Since the World Cup, India has just toured Bangladesh for 3 T20Is and 3 ODI matches, winning the former series 2-1 and drawing the latter 1-1. On the other hand, Australia toured England for 1 Test, 3 ODIs, and 3 T20Is along with 2 ODIs against Ireland.

On top of that, in a bumper Ashes summer, the women’s contest started just one week after the men’s first Test Match. The campaign; “Ashes, Two Ashes” with Heather Knight and Ben Stokes at the centre of it; garnered attention from all across the globe. “The only thing better than an Ashes series? Two.”

The campaign 'Ashes, Two Ashes' was a big hit for the English Cricket Board.

Australia won the Test, but England won both the ODI and the T20I series. Despite being the World Champions; Australia challenged themselves against England. There is no greater lesson than failure and Australia surely knows the importance of this.

The entire concept of organizing a Women’s Premier League might be a failure if that isn’t followed up with international match practice. Empowering women in cricket means providing equal opportunities, resources, and exposure to compete at the highest level which can only be achieved by practicing at that level.

This issue has been going on for ages and it still isn’t addressed properly. To present an example- the Indian men’s team is scheduled to play 8 Tests, 18 ODIs, and 17 T20Is in 2023 apart from the World Cup and the Asia Cup; while on the other hand, the Indian women’s team has just played 3 ODIs and 8 T20Is in 2023 apart from the World Cup and the Asian Games. The statistics speak for themselves but unfortunately, we don’t, year after year.

The lack of a proper plan of action continues to dampen the efforts made by our cricketers.

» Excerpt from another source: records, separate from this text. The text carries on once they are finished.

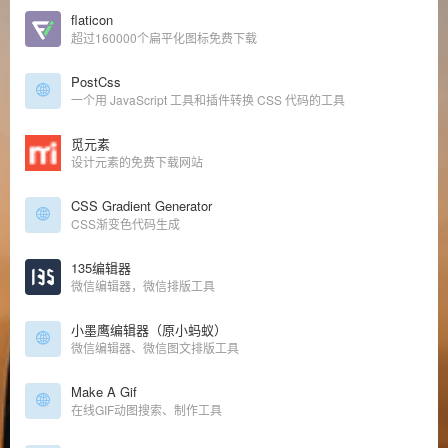
flaticon
超过160000个扁平化图标免费下载
PostCss
一个用 JavaScript 工具和插件转换 CSS 代码的工具
觅元素
设计元素的免费下载网站
CSS Gradient Generator
CSS渐变色代码生成
135编辑器
微信编辑器，微信排版工具
小墨鹰编辑器（原小蚂蚁）
微信编辑器、微信图文排版工具
Make A Gif
在线GIF动图搜索、制作工具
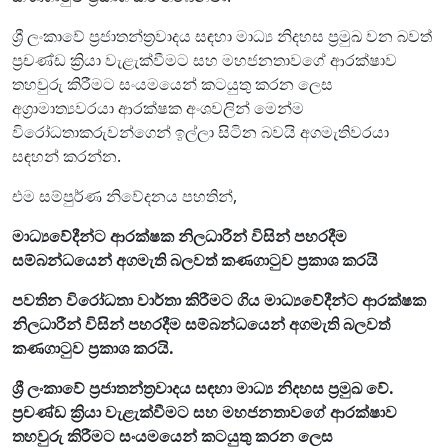
ශ්‍රී ලංකාවේ ප්‍රජාතන්ත්‍රවාදය සඳහා මාධ්‍ය නිදහස ප්‍රමුඛ වන බවත්
ප්‍රචණ්ඩ ක්‍රියා වැළැක්වීමට සහ මහජනතාවගේ ආරක්ෂාව
තහවුරු කිරීමට සංයමයෙන් කටයුතු කරන ලෙස
අග්‍රාමාත්‍යවරයා ආරක්ෂක අංශවලින් මෙන්ම
විරෝධතාකරුවන්ගෙන් ඉල්ලා සිටින බවයි අගමැතිවරයා
සඳහන් කරන්න.
එම සම්පුර්ණ නිවේදනය පහතින්,
මාධ්‍යවේදීන්ට ආරක්ෂක නිලධාරීන් විසින් පහරදීම
සම්බන්ධයෙන් අගමැති බලවත් කණගාටුව ප්‍රකාශ කරයි
පවතින විරෝධතා වාර්තා කිරීමට ගිය මාධ්‍යවේදීන්ට ආරක්ෂක
නිලධාරීන් විසින් පහරදීම සම්බන්ධයෙන් අගමැති බලවත්
කණගාටුව ප්‍රකාශ කරයි.
ශ්‍රී ලංකාවේ ප්‍රජාතන්ත්‍රවාදය සඳහා මාධ්‍ය නිදහස ප්‍රමුඛ වේ.
ප්‍රචණ්ඩ ක්‍රියා වැළැක්වීමට සහ මහජනතාවගේ ආරක්ෂාව
තහවුරු කිරීමට සංයමයෙන් කටයුතු කරන ලෙස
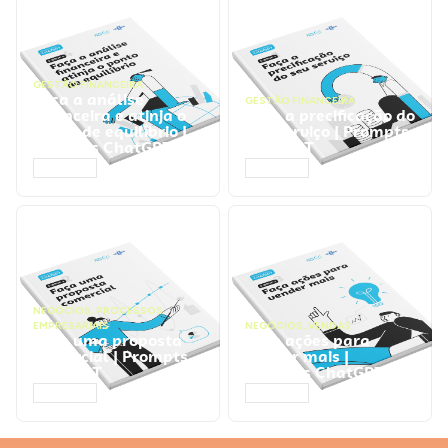
GESTÃO FINANCEIRA
Faça a análise
GESTÃO FINANCEIRA
financeira e atinja o
Faça a precificação do
ponto de equilíbrio |
seu serviço | Prompts
Prompts ChatGPT
ChatGPT
ACESSAR
ACESSAR
NEGÓCIOS
,
PROCESSOS
EMPRESARIAIS
NEGÓCIOS
,
VENDAS
Faça uma proposta
Faça ações para
comercial | Prompts
vender mais |
ChatGPT
Prompts ChatGPT
ACESSAR
ACESSAR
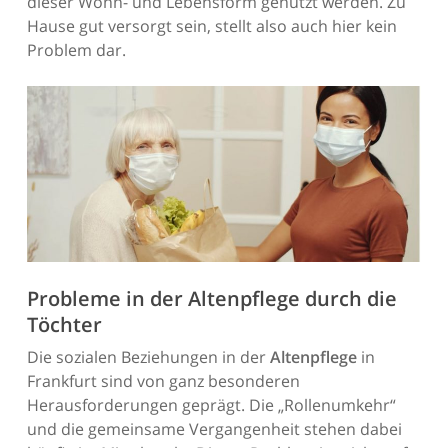
dieser Wohn- und Lebensform genutzt werden. Zu
Hause gut versorgt sein, stellt also auch hier kein
Problem dar.
Probleme in der Altenpflege durch die
Töchter
Die sozialen Beziehungen in der
Altenpflege
in
Frankfurt sind von ganz besonderen
Herausforderungen geprägt. Die „Rollenumkehr“
und die gemeinsame Vergangenheit stehen dabei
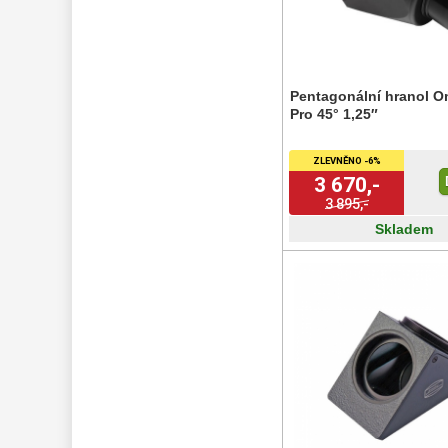
Seřízení 
22
Zrcátka a hranoly 
61
Pentagonální hranol 
Diagonální zrcátka
36
Pro 45° 1,25″
Diagonální hranoly
7
Amici hranoly 45°
11
ZLEVNĚNO -6%
Amici hranoly 90°
7
3 670,-
3 895,-
AstroFoto 
306
Skladem
Komponenty 
78
Pozorovací 
dalekohledy 
50
Binokulární 
dalekohledy 
285
Dálkoměry a Noční 
vidění 
17
Mikroskopy 
76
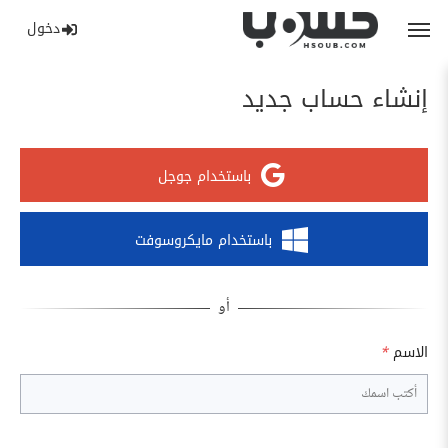
دخول
إنشاء حساب جديد
باستخدام جوجل
باستخدام مايكروسوفت
الاسم
*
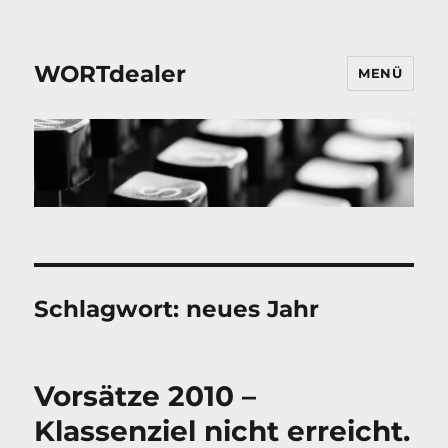
WORTdealer
MENÜ
Schlagwort:
neues Jahr
Vorsätze 2010 –
Klassenziel nicht erreicht.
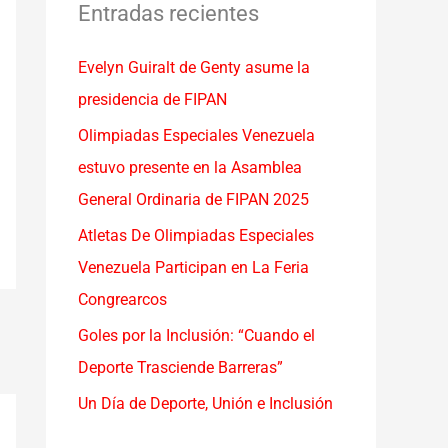
a
Entradas recientes
r
Evelyn Guiralt de Genty asume la
p
presidencia de FIPAN
o
r
Olimpiadas Especiales Venezuela
:
estuvo presente en la Asamblea
General Ordinaria de FIPAN 2025
Atletas De Olimpiadas Especiales
Venezuela Participan en La Feria
Congrearcos
Goles por la Inclusión: “Cuando el
Deporte Trasciende Barreras”
Un Día de Deporte, Unión e Inclusión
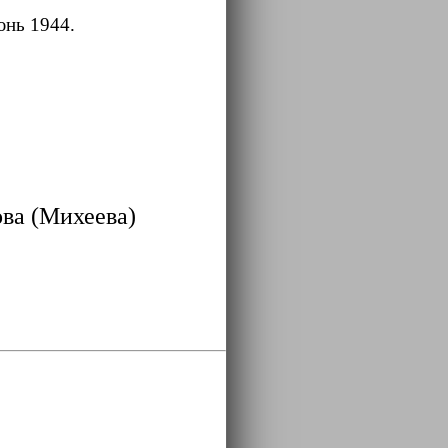
юнь 1944.
ова (Михеева)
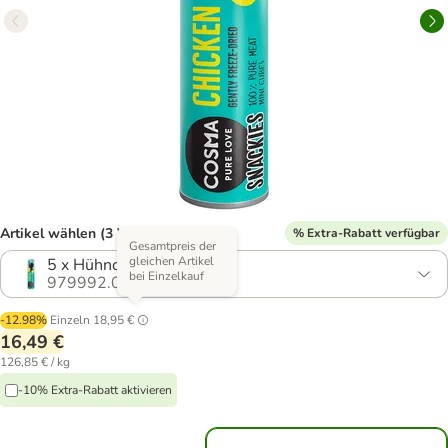
Artikel wählen (3 Varianten)
% Extra-Rabatt verfügbar
Gesamtpreis der
gleichen Artikel
5 x Hühnchen (130 g)
bei Einzelkauf
979992.0
-12.98%
Einzeln
18,95 €
16,49 €
126,85 € / kg
-10% Extra-Rabatt aktivieren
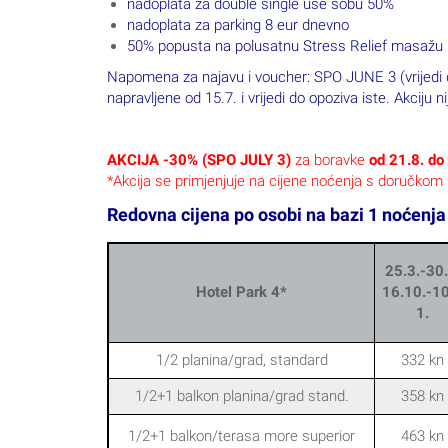
nadoplata za double single use sobu 50%
nadoplata za parking 8 eur dnevno
50% popusta na polusatnu Stress Relief masažu
Napomena za najavu i voucher: SPO JUNE 3 (vrijedi do
napravljene od 15.7. i vrijedi do opoziva iste. Akci
AKCIJA -30% (SPO JULY 3)
za boravke
od 21.8. do
*Akcija se primjenjuje na cijene noćenja s doručkom i
Redovna cijena po osobi na bazi 1 noćenj
25.3.-30
Hotel Park 4*
16.10.-1
1.
1/2 planina/grad, standard
332 kn
1/2+1 balkon planina/grad stand.
358 kn
1/2+1 balkon/terasa more superior
463 kn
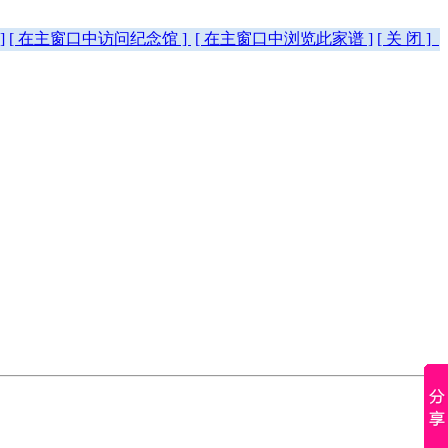
]
[ 在主窗口中访问纪念馆 ]
[ 在主窗口中浏览此家谱 ]
[ 关 闭 ]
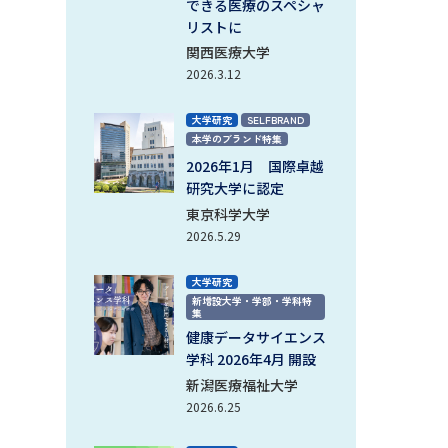
できる医療のスペシャ
学問検索
リストに
関西医療大学
2026.3.12
大学研究
SELFBRAND
野解説
学問の教科書
夢ナビライブ
本学のブランド特集
2026年1月 国際卓越
研究大学に認定
東京科学大学
2026.5.29
大学研究
いて
このサイトについて
新増設大学・学部・学科特
集
・発送状況の確認
テレメール
お支払いサイト
健康データサイエンス
学科 2026年4月 開設
問合せ先
テレメール進学カタログ
訂正のご案内
新潟医療福祉大学
2026.6.25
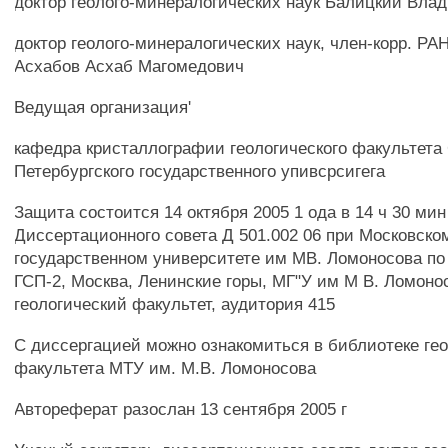
доктор геолого-минералогических наук Ьалицкий Вла
доктор геолого-минералогических наук, член-корр. РА
Асхабов Асхаб Магомедович
Ведущая организация'
кафедра кристаллографии геологического факультета 
Петербургского государственного упивсрсигега
Защита состоится 14 октября 2005 1 ода в 14 ч 30 ми
Диссертационного совета Д 501.002 06 при Московско
государственном университете им МВ. Ломоносова по 
ГСП-2, Москва, Ленинские горы, МГ"У им М В. Ломоно
геологический факультет, аудитория 415
С диссергацией можно ознакомиться в библиотеке гео
факультета МТУ им. М.В. Ломоносова
Автореферат разослан 13 сентября 2005 г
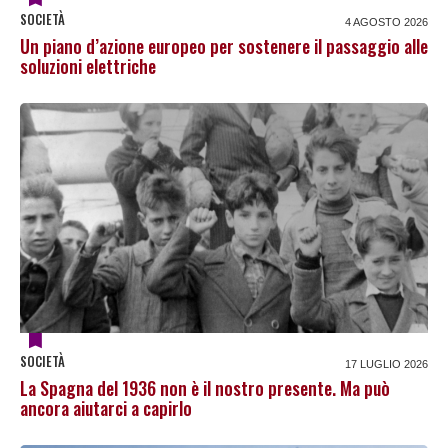
SOCIETÀ
4 AGOSTO 2026
Un piano d’azione europeo per sostenere il passaggio alle
soluzioni elettriche
SOCIETÀ
17 LUGLIO 2026
La Spagna del 1936 non è il nostro presente. Ma può
ancora aiutarci a capirlo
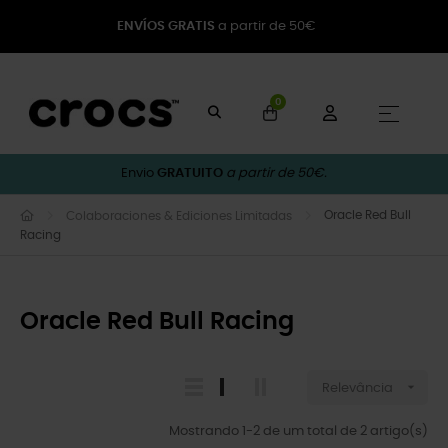
ENVÍOS GRATIS
a partir de 50€
0
Toggle
☰
Envio
GRATUITO
a partir de 50€.
Oracle Red Bull
Colaboraciones & Ediciones Limitadas
Racing
Oracle Red Bull Racing

Relevância
Mostrando 1-2 de um total de 2 artigo(s)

Despite all of this, we go into the Asian Games as favorites to win Gold. The fans expect the players to be at their best, win all the matches, and win every trophy while they continue to neglect the process over and over again.

Rectifying this imbalance and providing ample opportunities for women cricketers is not just about achieving sporting success but also about fostering equality and inclusivity in the world of cricket. It is imperative to prioritize women's cricket and ensure that the women's team receives an equitable share of international matches, especially before going into a big tournament.